[[ Excerpted text, beginning ]]

Compare These Kilims
Michael tried to generate some discussions of kilim comparisons in another thread, but it got sidetracked and didn't really get off the ground. The "adoptable" pieces in the Josephine Powell Collection are shown on-line, the reproduction is rather good, and they aren't on the market. They seem to me to be ideal for making comparisons for those reasons.
So, I suggest picking out pairs from that group and inviting commentary on them. Here's a start. I think these two have palettes with enough in common and enough differences to make color comparison worthwhile. They are numbers 8 and 9 in the group.
First, number 8:
Then number 9:
OK, folks, what has anyone to say about them?
sorry but I don't quite get what you are asking us to do . . . could you be your usual very precise self?
about the two killims I have the impression that the two images are in two very very different scales . . one '8' is a total image of some X centemeters long and the other '9' seems to be a closer view of a much smaller area . . .to me this confuses the question of motivic comparison . .and in some way also a discussion the pallet . . .
anyway I dont find the pallets at first peruse very similar.
When Michael opened the "comparisons" issue, he selected one kilim from the Powell collection (number 17) and asked people to compare it with a fragment on the WAMRI website. Originally, his posting had links to the web addresses of both kilims.
I got a call from someone who said he was Jack Cassin's lawyer, telling me that linking to the image was a copyright violation. That's nonsense - the copyright law permits us to link or put the image in our own server and display it on this site, and it isn't even clear that we'd be required to acknowledge the source. On the other hand, it didn't seem worth arguing about, so I removed the link.
Back to Michael's objective. I believe he wanted folks to look at the two kilims with dyes, particularly dye saturation, in mind, as an educational exercise. So, with that in mind, that's my suggestion for these two kilims (or any others that anyone want to add - this, I hope, is just for starters).

[[ Excerpted text, end ]]
[[ Entries provided, beginning ]]

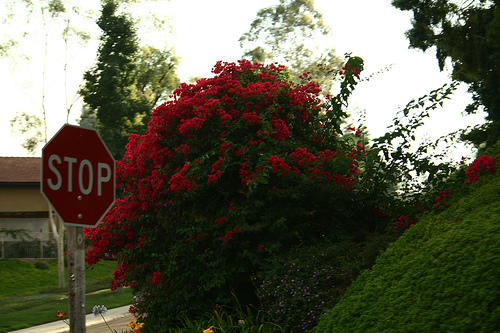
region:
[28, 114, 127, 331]
stop sign on a wooden post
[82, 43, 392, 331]
flowering plant in spring time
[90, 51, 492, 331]
plant on a steep hill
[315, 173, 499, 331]
ground cover on a hill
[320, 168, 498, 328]
ground cover where it is too steep to mow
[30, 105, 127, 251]
sign held by two bolts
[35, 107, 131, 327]
a red and white sign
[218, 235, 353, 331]
a small purple blossom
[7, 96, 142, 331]
an octagonal sign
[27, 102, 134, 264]
an eight sided sign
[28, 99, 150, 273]
the area has a stop sign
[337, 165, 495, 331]
the plants are green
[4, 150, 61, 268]
a building is in the photo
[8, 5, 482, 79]
the sky is clear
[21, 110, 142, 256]
the stop sign is red and white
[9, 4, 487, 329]
the photo was taken outside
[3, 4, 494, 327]
the photo was taken during the day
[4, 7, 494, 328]
nobody is in the photo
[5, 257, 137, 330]
the ground is green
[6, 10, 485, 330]
the weather is calm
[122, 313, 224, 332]
little yellow flowers @ base of big red bush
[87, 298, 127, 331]
long stemmed powder blue flower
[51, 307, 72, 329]
little red+yellow flower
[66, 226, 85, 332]
grimy grungy stop sign pole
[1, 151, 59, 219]
brown roof in the background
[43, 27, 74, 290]
tall thin white trunk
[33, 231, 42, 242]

[[ Entries provided, end ]]

## [Questions]
1 - Rewrite the paragraph of the kilim discussion that begins "I got a call from someone" as a shorter version that keeps its main facts.
2 - Quote the kilim discussion from "So, I suggest" up to and including "in the group.".

## [Answers for the tasks]
1 - A caller who said he was Jack Cassin's lawyer claimed that linking to the image violated copyright. The writer calls this nonsense because copyright law allows linking to the image or hosting and displaying it on the site, possibly without even crediting the source. Since arguing didn't seem worth it, the writer removed the link anyway.

2 -
So, I suggest picking out pairs from that group and inviting commentary on them. Here's a start. I think these two have palettes with enough in common and enough differences to make color comparison worthwhile. They are numbers 8 and 9 in the group.